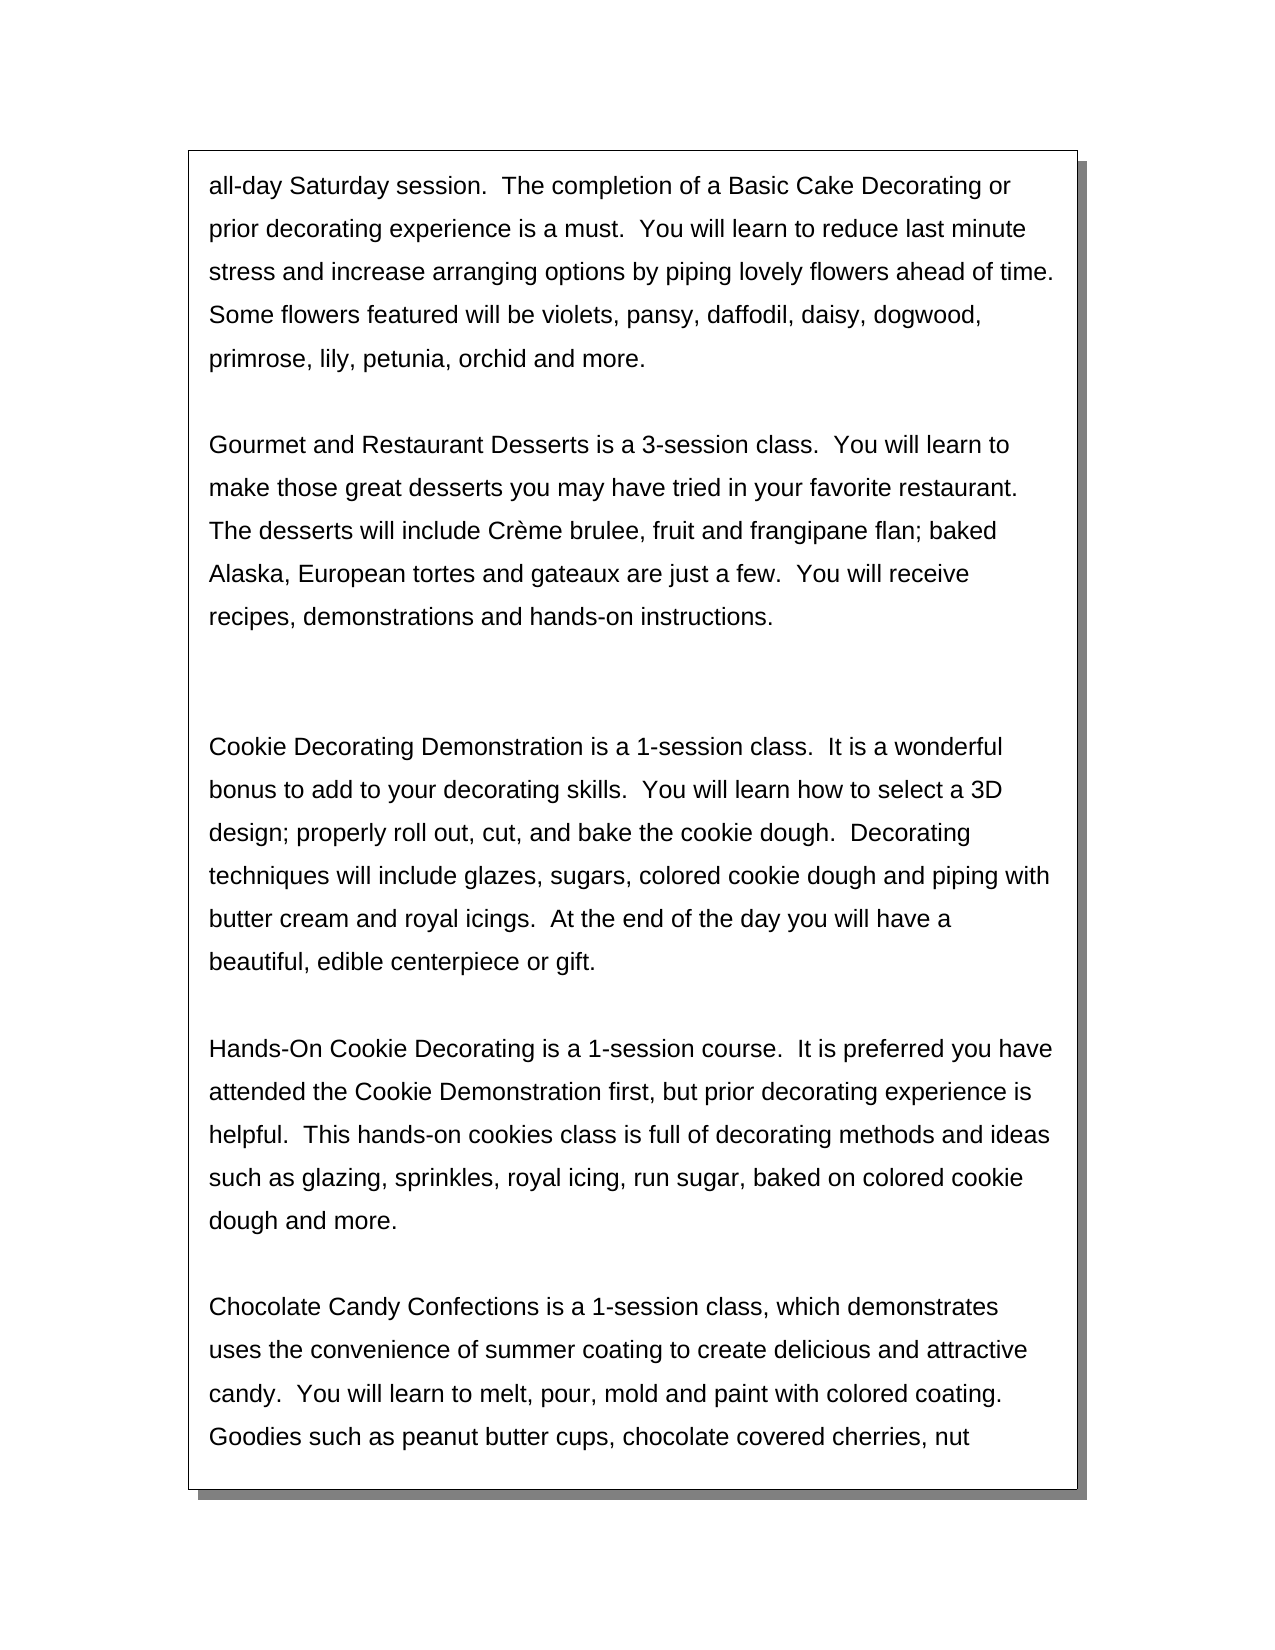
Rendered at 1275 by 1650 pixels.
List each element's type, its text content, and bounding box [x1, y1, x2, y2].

text Chocolate Candy Confections is a 1-session class, which demonstrates uses the convenience of summer coating to create delicious and attractive candy. You will learn to melt, pour, mold and paint with colored coating. Goodies such as peanut butter cups, chocolate covered cherries, nut [209, 1292, 1056, 1451]
text Cookie Decorating Demonstration is a 1-session class. It is a wonderful bonus to add to your decorating skills. You will learn how to select a 3D design; properly roll out, cut, and bake the cookie dough. Decorating techniques will include glazes, sugars, colored cookie dough and piping with butter cream and royal icings. At the end of the day you will have a beautiful, edible centerpiece or gift. [209, 732, 1056, 976]
text Gourmet and Restaurant Desserts is a 3-session class. You will learn to make those great desserts you may have tried in your favorite restaurant. The desserts will include Crème brulee, fruit and frangipane flan; baked Alaska, European tortes and gateaux are just a few. You will receive recipes, demonstrations and hands-on instructions. [209, 430, 1056, 631]
text all-day Saturday session. The completion of a Basic Cake Decorating or prior decorating experience is a must. You will learn to reduce last minute stress and increase arranging options by piping lovely flowers ahead of time. Some flowers featured will be violets, pansy, daffodil, daisy, dogwood, primrose, lily, petunia, orchid and more. [209, 171, 1056, 372]
text Hands-On Cookie Decorating is a 1-session course. It is preferred you have attended the Cookie Demonstration first, but prior decorating experience is helpful. This hands-on cookies class is full of decorating methods and ideas such as glazing, sprinkles, royal icing, run sugar, baked on colored cookie dough and more. [209, 1034, 1056, 1235]
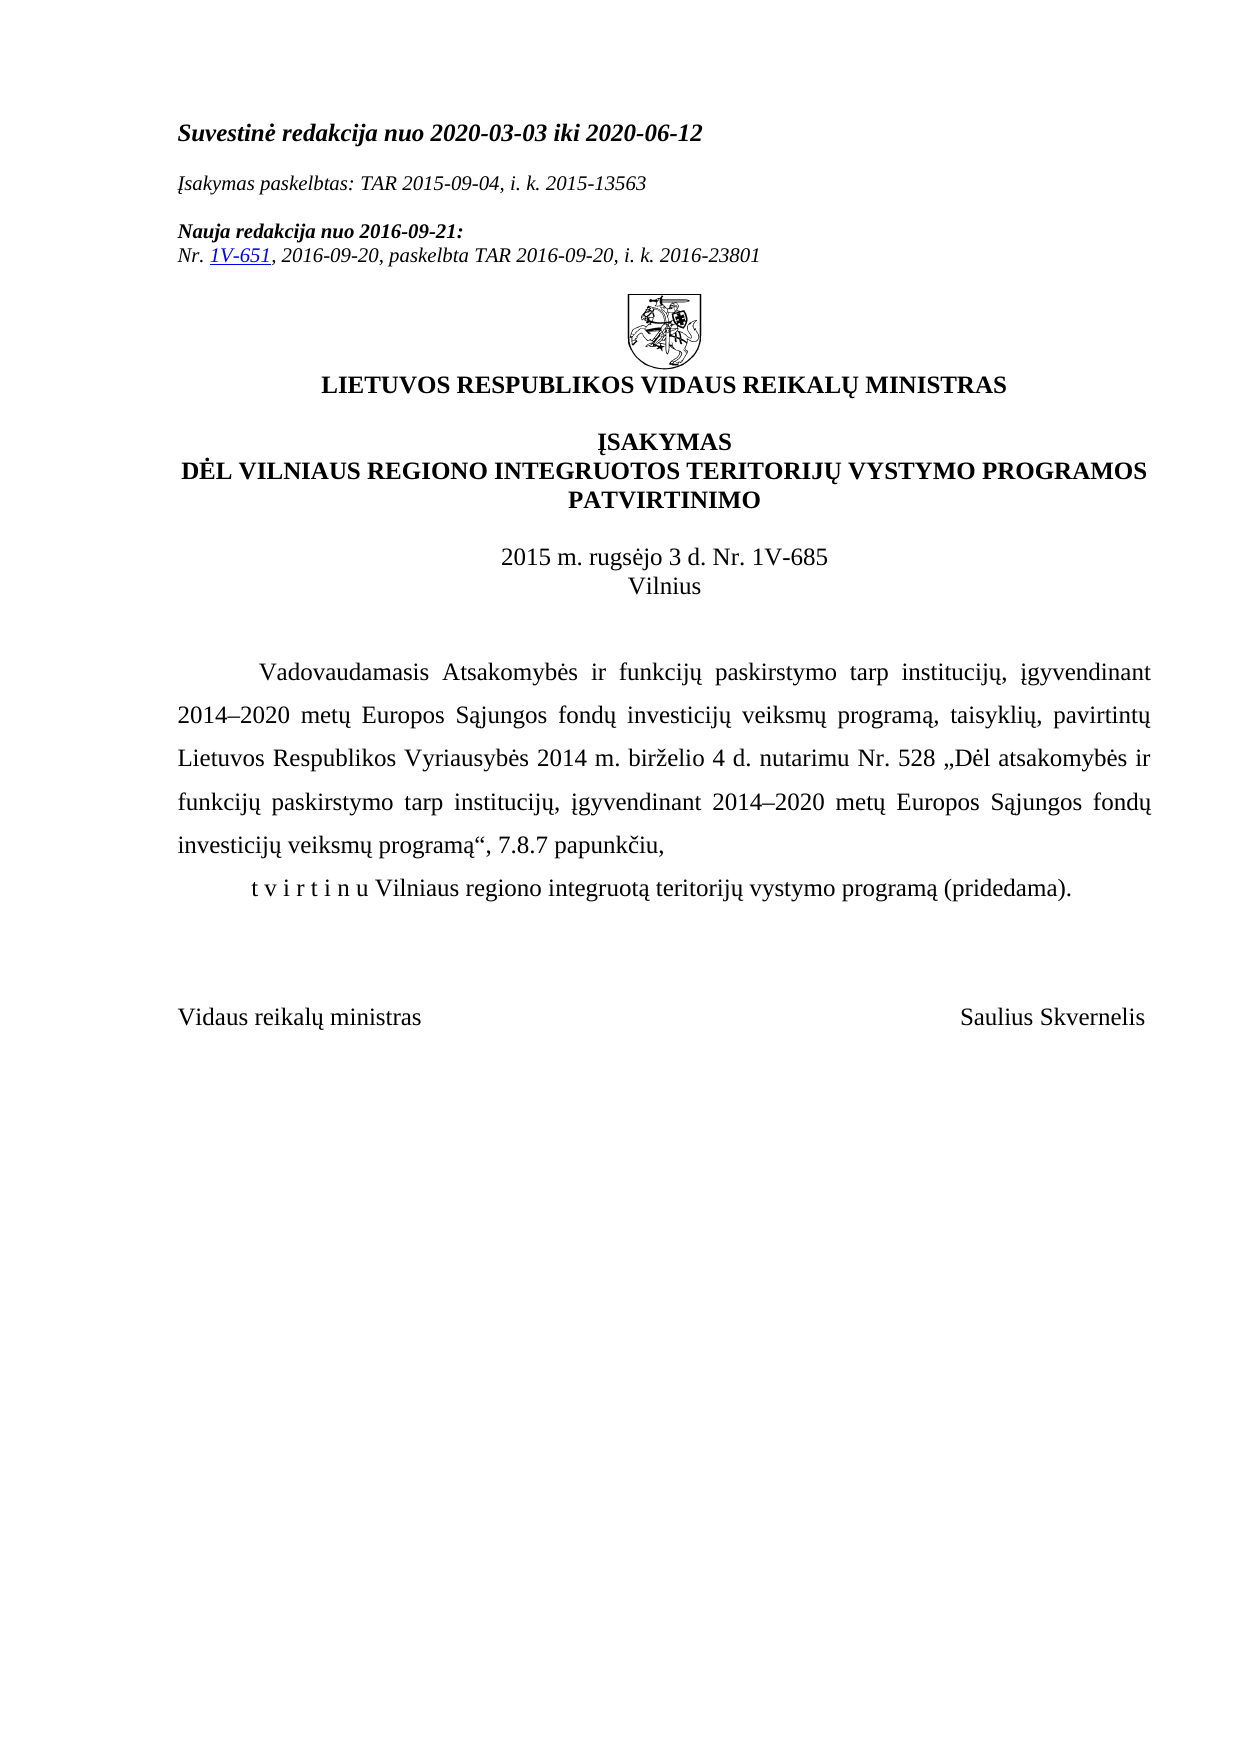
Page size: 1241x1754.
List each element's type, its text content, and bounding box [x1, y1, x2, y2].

text t v i r t i n u Vilniaus regiono integruotą teritorijų vystymo programą (pridedama). [177, 873, 1152, 902]
text Vadovaudamasis Atsakomybės ir funkcijų paskirstymo tarp institucijų, įgyvendinant 2014–2020 metų Europos Sąjungos fondų investicijų veiksmų programą, taisyklių, pavirtintų Lietuvos Respublikos Vyriausybės 2014 m. birželio 4 d. nutarimu Nr. 528 „Dėl atsakomybės ir funkcijų paskirstymo tarp institucijų, įgyvendinant 2014–2020 metų Europos Sąjungos fondų investicijų veiksmų programą“, 7.8.7 papunkčiu, [177, 657, 1152, 858]
text DĖL VILNIAUS REGIONO INTEGRUOTOS TERITORIJŲ VYSTYMO PROGRAMOS PATVIRTINIMO [177, 456, 1152, 513]
text 2015 m. rugsėjo 3 d. Nr. 1V-685 [177, 542, 1152, 571]
text Nr. 1V-651, 2016-09-20, paskelbta TAR 2016-09-20, i. k. 2016-23801 [177, 243, 1152, 267]
text ĮSAKYMAS [177, 427, 1152, 456]
text Vidaus reikalų ministras Saulius Skvernelis [177, 1002, 1152, 1031]
text Įsakymas paskelbtas: TAR 2015-09-04, i. k. 2015-13563 [177, 171, 1152, 195]
text LIETUVOS RESPUBLIKOS VIDAUS REIKALŲ MINISTRAS [177, 370, 1152, 398]
text Suvestinė redakcija nuo 2020-03-03 iki 2020-06-12 [177, 118, 1152, 147]
text Nauja redakcija nuo 2016-09-21: [177, 219, 1152, 243]
text Vilnius [177, 571, 1152, 600]
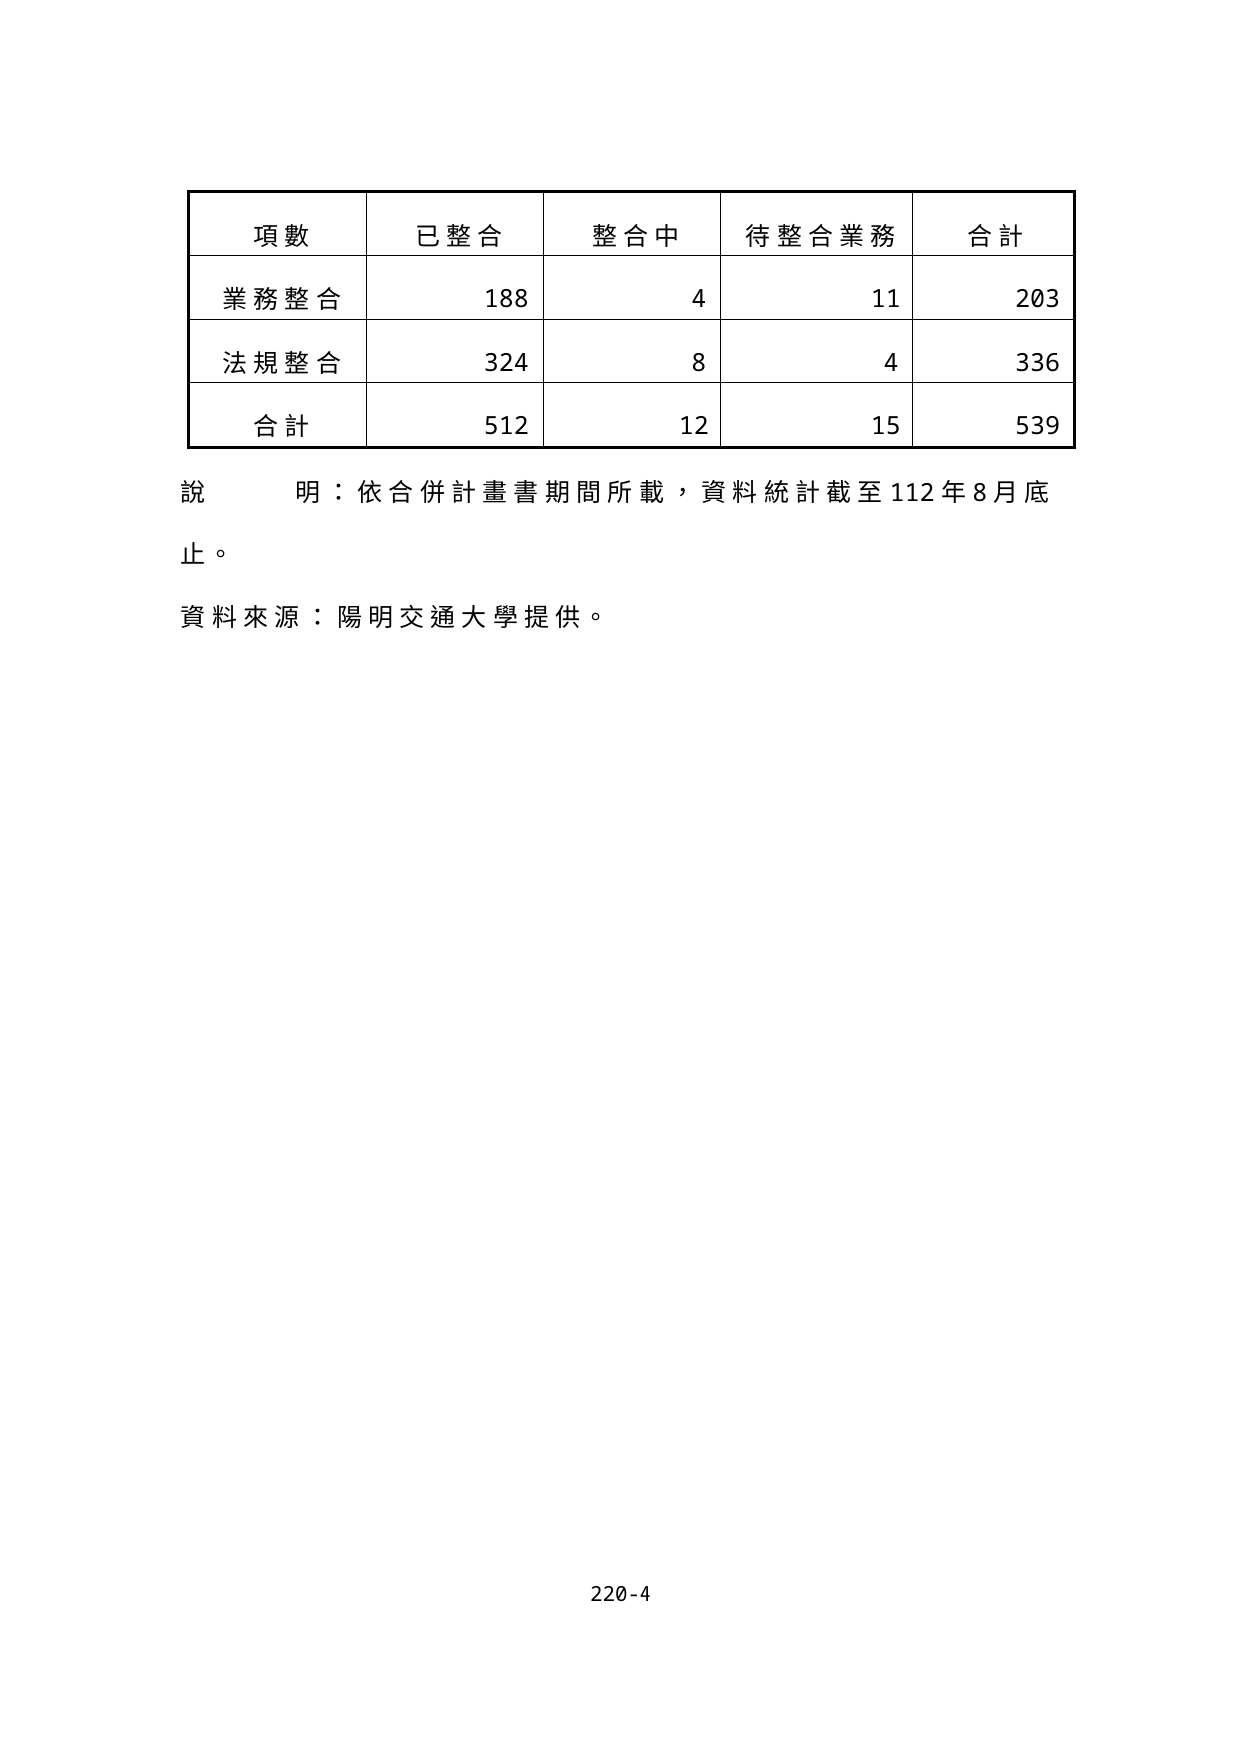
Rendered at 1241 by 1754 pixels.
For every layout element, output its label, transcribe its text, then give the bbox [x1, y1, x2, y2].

table_cell 4 [721, 320, 912, 382]
table_cell 4 [544, 256, 720, 319]
table_header 項數 [190, 193, 366, 255]
table_cell 11 [721, 256, 912, 319]
table_cell 336 [913, 320, 1073, 382]
table_cell 法規整合 [190, 320, 366, 382]
table_header 待整合業務 [721, 193, 912, 255]
table_cell 12 [544, 383, 720, 446]
text 資料來源：陽明交通大學提供。 [177, 574, 1063, 636]
table_cell 8 [544, 320, 720, 382]
table_cell 324 [367, 320, 543, 382]
table_cell 15 [721, 383, 912, 446]
table_cell 合計 [190, 383, 366, 446]
table_header 合計 [913, 193, 1073, 255]
table_cell 203 [913, 256, 1073, 319]
text 說 明：依合併計畫書期間所載，資料統計截至112年8月底止。 [177, 449, 1063, 574]
table_header 已整合 [367, 193, 543, 255]
table_cell 188 [367, 256, 543, 319]
table_header 整合中 [544, 193, 720, 255]
table_cell 業務整合 [190, 256, 366, 319]
table_cell 539 [913, 383, 1073, 446]
table_cell 512 [367, 383, 543, 446]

********

▶ [SHORT EXERCISE] Give the lines above as a JSON list of strings, one string per line, leaving out blank lines and the pictures.

▶ [WRITTEN SOLUTION]
[
  "Rendered at 1275 by 1650 pixels.",
  "List each element's type, its text content, and bounding box [x1, y1, x2, y2].",
  "text Chocolate Candy Confections is a 1-session class, which demonstrates uses the convenience of summer coating to create delicious and attractive candy. You will learn to melt, pour, mold and paint with colored coating. Goodies such as peanut butter cups, chocolate covered cherries, nut [209, 1292, 1056, 1451]",
  "text Cookie Decorating Demonstration is a 1-session class. It is a wonderful bonus to add to your decorating skills. You will learn how to select a 3D design; properly roll out, cut, and bake the cookie dough. Decorating techniques will include glazes, sugars, colored cookie dough and piping with butter cream and royal icings. At the end of the day you will have a beautiful, edible centerpiece or gift. [209, 732, 1056, 976]",
  "text Gourmet and Restaurant Desserts is a 3-session class. You will learn to make those great desserts you may have tried in your favorite restaurant. The desserts will include Crème brulee, fruit and frangipane flan; baked Alaska, European tortes and gateaux are just a few. You will receive recipes, demonstrations and hands-on instructions. [209, 430, 1056, 631]",
  "text all-day Saturday session. The completion of a Basic Cake Decorating or prior decorating experience is a must. You will learn to reduce last minute stress and increase arranging options by piping lovely flowers ahead of time. Some flowers featured will be violets, pansy, daffodil, daisy, dogwood, primrose, lily, petunia, orchid and more. [209, 171, 1056, 372]",
  "text Hands-On Cookie Decorating is a 1-session course. It is preferred you have attended the Cookie Demonstration first, but prior decorating experience is helpful. This hands-on cookies class is full of decorating methods and ideas such as glazing, sprinkles, royal icing, run sugar, baked on colored cookie dough and more. [209, 1034, 1056, 1235]",
  "Page size: 1241x1754.",
  "List each element's type, its text content, and bounding box [x1, y1, x2, y2].",
  "text t v i r t i n u Vilniaus regiono integruotą teritorijų vystymo programą (pridedama). [177, 873, 1152, 902]",
  "text Vadovaudamasis Atsakomybės ir funkcijų paskirstymo tarp institucijų, įgyvendinant 2014–2020 metų Europos Sąjungos fondų investicijų veiksmų programą, taisyklių, pavirtintų Lietuvos Respublikos Vyriausybės 2014 m. birželio 4 d. nutarimu Nr. 528 „Dėl atsakomybės ir funkcijų paskirstymo tarp institucijų, įgyvendinant 2014–2020 metų Europos Sąjungos fondų investicijų veiksmų programą“, 7.8.7 papunkčiu, [177, 657, 1152, 858]",
  "text DĖL VILNIAUS REGIONO INTEGRUOTOS TERITORIJŲ VYSTYMO PROGRAMOS PATVIRTINIMO [177, 456, 1152, 513]",
  "text 2015 m. rugsėjo 3 d. Nr. 1V-685 [177, 542, 1152, 571]",
  "text Nr. 1V-651, 2016-09-20, paskelbta TAR 2016-09-20, i. k. 2016-23801 [177, 243, 1152, 267]",
  "text ĮSAKYMAS [177, 427, 1152, 456]",
  "text Vidaus reikalų ministras Saulius Skvernelis [177, 1002, 1152, 1031]",
  "text Įsakymas paskelbtas: TAR 2015-09-04, i. k. 2015-13563 [177, 171, 1152, 195]",
  "text LIETUVOS RESPUBLIKOS VIDAUS REIKALŲ MINISTRAS [177, 370, 1152, 398]",
  "text Suvestinė redakcija nuo 2020-03-03 iki 2020-06-12 [177, 118, 1152, 147]",
  "text Nauja redakcija nuo 2016-09-21: [177, 219, 1152, 243]",
  "text Vilnius [177, 571, 1152, 600]",
  "Rendered at 1241 by 1754 pixels.",
  "For every layout element, output its label, transcribe its text, then give the bbox [x1, y1, x2, y2].",
  "table_cell 4 [721, 320, 912, 382]",
  "table_cell 4 [544, 256, 720, 319]",
  "table_header 項數 [190, 193, 366, 255]",
  "table_cell 11 [721, 256, 912, 319]",
  "table_cell 336 [913, 320, 1073, 382]",
  "table_cell 法規整合 [190, 320, 366, 382]",
  "table_header 待整合業務 [721, 193, 912, 255]",
  "table_cell 12 [544, 383, 720, 446]",
  "text 資料來源：陽明交通大學提供。 [177, 574, 1063, 636]",
  "table_cell 8 [544, 320, 720, 382]",
  "table_cell 324 [367, 320, 543, 382]",
  "table_cell 15 [721, 383, 912, 446]",
  "table_cell 合計 [190, 383, 366, 446]",
  "table_header 合計 [913, 193, 1073, 255]",
  "table_cell 203 [913, 256, 1073, 319]",
  "text 說 明：依合併計畫書期間所載，資料統計截至112年8月底止。 [177, 449, 1063, 574]",
  "table_header 已整合 [367, 193, 543, 255]",
  "table_cell 188 [367, 256, 543, 319]",
  "table_header 整合中 [544, 193, 720, 255]",
  "table_cell 業務整合 [190, 256, 366, 319]",
  "table_cell 539 [913, 383, 1073, 446]",
  "table_cell 512 [367, 383, 543, 446]"
]